— TAREFAS A REALIZAR —
**1.** Transcreva do texto sobre o Sahara Ocidental tudo o que vai desde "4 QUE IMPACTO" até "ao nível político.".
**2.** Segundo o texto sobre o Sahara Ocidental, em que mês e ano os Estados Unidos da América reconheceram a soberania de Marrocos sobre todo o território do Sahara Ocidental?

— TEXTO APRESENTADO —

((

4 QUE IMPACTO TEM ESTA DECISÃO NA EFETIVAÇÃO DO DIREITO DE AUTODETERMINAÇÃO DO POVO SAHARAUí?

Apesar da decisão do Tribunal no caso Bernard Mornah v Benim e Outros não ter produzido os efeitos pretendidos pelo seu Requerente, esta não deixou de ter um interesse muito relevante para uma possível resolução da ocupação marroquina do Sahara. Esta decisão produzirá ondas de choque quer ao nível jurídico, quer ao nível político.

De um ponto de vista jurídico, a relevância do acórdão Bernard Mornah v Benim e Outros prende-se com o reconhecimento jurídico de que a ocupação marroquina do Sahara é inequivocamente uma violação do direito de autodeterminação do povo Saharauí. Mais ainda, o Tribunal Africano apoiou-se no parecer do Tribunal Internacional de Justiça para reforçar que não existe evidências que sustentem as reivindicações de soberania do território por parte de Marrocos. A entrada de Marrocos na União Africana pode potenciar uma consolidação da jurisprudência do Tribunal Africano de Direitos Humanos e dos Povos nesta matéria, uma vez que o Reino Marroquino fica obrigado, a priori, a respeitar os princípios e objetivos do Ato Constitutivo da UA. Estipula o artigo 3.º alínea h) do Ato Constitutivo da UA que é um dos seus objetivos ‘promover e proteger os direitos do homem e dos povos, em conformidade com a Carta Africana dos Direitos do Homem e dos Povos e outros instrumentos pertinentes relativos aos direitos do homem’, pelo que este objetivo cria obrigação em Marrocos na qualidade de Estado-membro da UA, mas também nos Estados Demandados, na mesma qualidade. Uma vez que o Tribunal entendeu que a situação de ocupação militar configura uma violação do direito de autodeterminação ao abrigo da Carta Africana, resta saber se Marrocos vai ratificar este instrumento regional de direitos humanos. Face a esta decisão do Tribunal, este cenário parece ficar temporariamente afastado.

Em termos políticos, a decisão do Tribunal Africano terá um impacto limitado, uma vez que Marrocos tem procurado reestabelecer laços diplomáticos, reconquistando legitimidade internacional. Nessa estratégia internacional encontra-se, por exemplo, os recentes avanços diplomáticos com os Estados Unidos da América,81 Israel ou Espanha. Não pode ser ignorado, também, esta aproximação com a União Africana. A normalização das relações diplomáticas entre Marrocos e Israel, em 2020, foi outro ponto controverso da política internacional,82 que veio a derivar, em julho de 2023, no reconheci-mento, por Israel, da soberania marroquina do território do Sahara Ocidental.83 Os Estados Unidos da América haviam reconhecido a soberania de Marrocos sobre todo o território do Sahara Ocidental, em dezembro de 2020, ainda na Administração Trump.84

Que solução para a controvérsia entre Marrocos e o Sahara Ocidental?

))

— SECÇÃO DE DADOS —
((

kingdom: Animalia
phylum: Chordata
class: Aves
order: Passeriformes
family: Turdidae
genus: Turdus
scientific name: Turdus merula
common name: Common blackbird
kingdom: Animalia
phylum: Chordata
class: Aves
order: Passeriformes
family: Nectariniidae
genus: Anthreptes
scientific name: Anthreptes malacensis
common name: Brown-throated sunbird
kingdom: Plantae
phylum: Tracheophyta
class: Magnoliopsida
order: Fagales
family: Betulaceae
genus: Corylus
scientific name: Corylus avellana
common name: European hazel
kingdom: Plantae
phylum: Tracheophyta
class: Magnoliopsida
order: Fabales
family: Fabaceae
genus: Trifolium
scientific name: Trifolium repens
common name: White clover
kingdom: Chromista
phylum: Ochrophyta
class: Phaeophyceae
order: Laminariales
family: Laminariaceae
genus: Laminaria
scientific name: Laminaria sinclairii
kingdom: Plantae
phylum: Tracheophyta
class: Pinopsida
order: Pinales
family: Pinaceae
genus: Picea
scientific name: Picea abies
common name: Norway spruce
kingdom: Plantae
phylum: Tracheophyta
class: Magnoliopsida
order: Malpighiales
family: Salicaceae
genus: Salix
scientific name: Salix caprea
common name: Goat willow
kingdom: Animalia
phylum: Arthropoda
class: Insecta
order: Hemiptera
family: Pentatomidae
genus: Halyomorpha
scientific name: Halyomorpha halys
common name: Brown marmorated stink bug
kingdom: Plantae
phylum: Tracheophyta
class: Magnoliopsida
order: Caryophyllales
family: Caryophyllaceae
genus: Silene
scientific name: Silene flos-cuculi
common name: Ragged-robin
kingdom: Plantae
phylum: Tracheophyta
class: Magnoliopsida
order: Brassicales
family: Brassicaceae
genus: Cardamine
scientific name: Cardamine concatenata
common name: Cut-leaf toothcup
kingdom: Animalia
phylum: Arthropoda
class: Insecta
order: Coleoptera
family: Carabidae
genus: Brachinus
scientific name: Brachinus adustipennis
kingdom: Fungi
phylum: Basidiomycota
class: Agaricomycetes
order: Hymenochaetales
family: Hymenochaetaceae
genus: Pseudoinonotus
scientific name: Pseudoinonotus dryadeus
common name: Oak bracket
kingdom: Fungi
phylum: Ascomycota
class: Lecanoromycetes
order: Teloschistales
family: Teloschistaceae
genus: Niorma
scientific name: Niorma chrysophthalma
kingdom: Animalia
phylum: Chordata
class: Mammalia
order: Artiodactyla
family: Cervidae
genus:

))

— RESPOSTAS POR ORDEM —
**1.**
4 QUE IMPACTO TEM ESTA DECISÃO NA EFETIVAÇÃO DO DIREITO DE AUTODETERMINAÇÃO DO POVO SAHARAUí?

Apesar da decisão do Tribunal no caso Bernard Mornah v Benim e Outros não ter produzido os efeitos pretendidos pelo seu Requerente, esta não deixou de ter um interesse muito relevante para uma possível resolução da ocupação marroquina do Sahara. Esta decisão produzirá ondas de choque quer ao nível jurídico, quer ao nível político.

**2.** Em dezembro de 2020, ainda na Administração Trump.